## Tasks to perform
1. In the forum thread on marital obligations, what does Sawney Beane say that making oneself do something can act as for some people?
2. Extend the forum thread on marital obligations from where it stops.

## Passage for review
BEGIN

I suppose it all depends on where one wishes to focus responsibility. Nobody "makes" her be a wife. That is a choice she willingly made as an adult. A new mother has to feed her baby. That doesn't mean the baby "makes" her and it would be wrong of her to resent or blame the baby who never asked to be born. The baby didn't ask her to become a mother. That was the choice of the mother. The OP's husband didn't ask for a sex drive and he never agreed to enter into a sexless union. She's hardly a victim when she's expected to perform the bare minimum service expected of every spouse. This wasn't a surprise sprang upon her after her nuptials. 
There is no legal requirement for all adult females to be married. If she wants to live a sexless existence, she is more than authorized to get a divorce and live a happy, celibate life. That's not what she's signed up for.


----------



## Sawney Beane (May 1, 2011)

unbelievable said:


> I suppose it all depends on where one wishes to focus responsibility. Nobody "makes" her be a wife. That is a choice she willingly made as an adult. A new mother has to feed her baby. That doesn't mean the baby "makes" her and it would be wrong of her to resent or blame the baby who never asked to be born. The baby didn't ask her to become a mother. That was the choice of the mother. The OP's husband didn't ask for a sex drive and he never agreed to enter into a sexless union. She's hardly a victim when she's expected to perform the bare minimum service expected of every spouse. This wasn't a surprise sprang upon her after her nuptials.
> There is no legal requirement for all adult females to be married. If she wants to live a sexless existence, she is more than authorized to get a divorce and live a happy, celibate life. That's not what she's signed up for.


Unbeliveable, your views on the responsibility of partners in marriage to have sex whether they feel like it or not are a matter of record here. I am not questioning your position on this.

I am merely pointing out that whilst making themselves do something encourages some people to do it more, for others it acts as negative reinforcement. It depends who you are. It works very well for some people but for others it has a very negative effect. Caveat emptor.


----------



## Enchantment (May 11, 2011)

unbelievable said:


> If you were starving for food, would you be content to fondle cake or smell ice cream.

END

## Recorded information

BEGIN

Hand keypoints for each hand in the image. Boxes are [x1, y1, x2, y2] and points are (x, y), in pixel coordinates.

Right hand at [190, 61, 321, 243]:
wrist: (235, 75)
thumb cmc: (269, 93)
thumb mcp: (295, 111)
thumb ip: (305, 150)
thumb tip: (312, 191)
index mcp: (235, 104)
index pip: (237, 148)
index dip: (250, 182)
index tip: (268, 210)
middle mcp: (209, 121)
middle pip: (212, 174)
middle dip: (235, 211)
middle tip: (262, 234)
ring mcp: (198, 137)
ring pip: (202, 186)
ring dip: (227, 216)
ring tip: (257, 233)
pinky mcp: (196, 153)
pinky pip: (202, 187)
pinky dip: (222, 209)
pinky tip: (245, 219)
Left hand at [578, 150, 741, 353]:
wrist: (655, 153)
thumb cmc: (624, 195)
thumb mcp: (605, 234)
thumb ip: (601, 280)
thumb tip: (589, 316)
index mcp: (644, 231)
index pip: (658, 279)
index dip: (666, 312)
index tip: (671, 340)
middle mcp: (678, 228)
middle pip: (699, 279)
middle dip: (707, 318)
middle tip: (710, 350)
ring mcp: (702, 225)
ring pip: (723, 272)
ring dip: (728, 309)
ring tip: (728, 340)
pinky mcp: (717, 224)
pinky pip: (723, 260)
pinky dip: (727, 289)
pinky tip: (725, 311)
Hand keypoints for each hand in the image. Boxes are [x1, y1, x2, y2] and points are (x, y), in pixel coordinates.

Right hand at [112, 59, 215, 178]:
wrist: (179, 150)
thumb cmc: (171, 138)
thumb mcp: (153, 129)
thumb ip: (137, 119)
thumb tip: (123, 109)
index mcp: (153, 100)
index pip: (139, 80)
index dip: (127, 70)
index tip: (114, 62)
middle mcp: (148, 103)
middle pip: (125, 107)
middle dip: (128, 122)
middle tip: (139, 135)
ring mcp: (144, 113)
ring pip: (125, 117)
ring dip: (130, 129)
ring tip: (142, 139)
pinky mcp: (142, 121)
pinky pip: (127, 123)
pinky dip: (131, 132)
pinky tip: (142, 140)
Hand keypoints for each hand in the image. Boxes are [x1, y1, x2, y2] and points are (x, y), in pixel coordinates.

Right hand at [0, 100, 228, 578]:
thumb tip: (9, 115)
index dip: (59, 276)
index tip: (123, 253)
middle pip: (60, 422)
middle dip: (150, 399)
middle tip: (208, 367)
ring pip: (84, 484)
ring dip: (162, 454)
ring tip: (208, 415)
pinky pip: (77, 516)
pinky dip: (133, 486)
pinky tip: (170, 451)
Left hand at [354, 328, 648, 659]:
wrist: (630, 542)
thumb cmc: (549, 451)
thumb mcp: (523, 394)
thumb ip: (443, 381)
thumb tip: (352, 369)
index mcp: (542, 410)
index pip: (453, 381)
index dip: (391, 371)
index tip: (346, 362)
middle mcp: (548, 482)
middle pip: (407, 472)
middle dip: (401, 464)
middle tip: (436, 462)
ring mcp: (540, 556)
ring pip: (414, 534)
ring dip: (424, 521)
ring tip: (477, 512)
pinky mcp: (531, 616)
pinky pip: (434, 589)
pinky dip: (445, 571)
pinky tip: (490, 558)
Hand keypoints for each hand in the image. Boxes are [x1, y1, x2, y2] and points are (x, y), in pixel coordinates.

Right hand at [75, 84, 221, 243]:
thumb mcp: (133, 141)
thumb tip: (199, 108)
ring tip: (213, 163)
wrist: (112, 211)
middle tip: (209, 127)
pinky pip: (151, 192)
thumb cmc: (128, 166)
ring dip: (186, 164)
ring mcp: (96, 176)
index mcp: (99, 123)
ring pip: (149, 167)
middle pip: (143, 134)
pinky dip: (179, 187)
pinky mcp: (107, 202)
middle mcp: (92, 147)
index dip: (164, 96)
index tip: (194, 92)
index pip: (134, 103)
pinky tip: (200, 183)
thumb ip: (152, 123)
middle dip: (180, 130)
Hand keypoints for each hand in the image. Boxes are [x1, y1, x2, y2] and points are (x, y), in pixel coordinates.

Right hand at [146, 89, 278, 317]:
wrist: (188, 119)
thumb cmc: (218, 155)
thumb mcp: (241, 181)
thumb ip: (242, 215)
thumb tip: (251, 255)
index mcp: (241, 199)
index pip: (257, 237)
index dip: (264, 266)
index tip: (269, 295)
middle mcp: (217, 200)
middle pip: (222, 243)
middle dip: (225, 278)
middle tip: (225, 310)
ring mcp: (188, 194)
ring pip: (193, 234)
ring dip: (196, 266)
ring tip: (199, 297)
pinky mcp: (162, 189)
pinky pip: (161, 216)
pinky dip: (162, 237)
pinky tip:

END

## Answers to this exercise
1. Negative reinforcement.

2.
Personally, I would rather smell the cake and fondle the ice cream.


----------



## Sawney Beane (May 1, 2011)

inamoratoskiss said:


> Thanks to Enchantment and unbelievable for the advice, and Sawney for the additional input.
> 
> As I suspected, it seems my perceptions of sex and relationships is off somehow. I'm guessing because of my background and past relationships.
> 
> ...


Good luck, and remember, a _good_ plan executed with energy and enthusiasm_* now *_beats a _perfect_ plan put into place sometime eventually...


----------



## SimplyAmorous (Nov 25, 2009)

Sawney Beane said:


> Unbeliveable, your views on the responsibility of partners in marriage to have sex whether they feel like it or not are a matter of record here. I am not questioning your position on this.
> 
> I am merely pointing out that whilst making themselves do something encourages some people to do it more, for others it acts as negative reinforcement. It depends who you are. It works very well for some people but for others it has a very negative effect. Caveat emptor.


And we would all be more blessed to be with the spouses who didn't resent it, that is for sure, cause then some of us (me being one) would want to leave such a marriage, it goes both ways there too. Glad I didn't have to experience such and I feel bad for everyone who does. 

Sex is too important, it is so much more than just a "screw". 

Original Poster, excuse me, I tend to jump on women who aren't getting it earlier in their marriage or not feeling it, I was there too at one time -so it is not like I can judge anyone, I had my own damn hangups -It wasn't weight, it was repression and being uneducated about a man's needs. We all have so much to learn. Although I did still had a nice drive- needing it once or week or I would chase him down. 

As men age, some of this will die down for them, and YOUR drive may go UP and it may really SUCK if you want it as much as HE does now, and he is suddenly filling your shoes. Let me tell you --this is not easy to be on the end of this type of rejection. 

Me & my husband had this "switch", as you know, men can not "fake it", I caused mine some performance pressure, but you know what, he NEVER pushed me away, he is my hero, he did everything he could to keep up with me. Now that is a loving spouse , I sing his praises, then I cried because I was NOT there for him -like that in his time of frustration --because I didn't get it, I really had NO idea, until I started feeling like that -the needy one, the one who was antsy , frustrated. It is a very hard place to be -when you want connection with the one you love. There is pain there. 

2-3 times a month is NOT enough for a man. He will be dying inside. 

Take 6 minutes & listen to this song, this is likely your husbands heart: 

Please forgive Me by Bryan Adams... http://www.youtube.com/watch?v=9EHAo6rEuas

.


----------



## Sawney Beane (May 1, 2011)

SimplyAmorous said:


> 2-3 times a month is NOT enough for a man. He will be dying inside.


Absolutely right as usual, but some men on here would think they'd hit the motherlode at three times a month!:smthumbup:


> Take 6 minutes & listen to this song, this is likely your husbands heart:
> 
> Ronan keating Feat. Rita Guerra - All Over Again - YouTube
> 
> .


Ronan Keating? That is wrong on so many levels...


----------



## SimplyAmorous (Nov 25, 2009)

Sawney Beane said:


> Ronan Keating? That is wrong on so many levels...


I know I know !!! I realized it was the wrong link and changed a miunute later, you replied too fast ! I was hoping noone would see my screw up !


----------



## Sawney Beane (May 1, 2011)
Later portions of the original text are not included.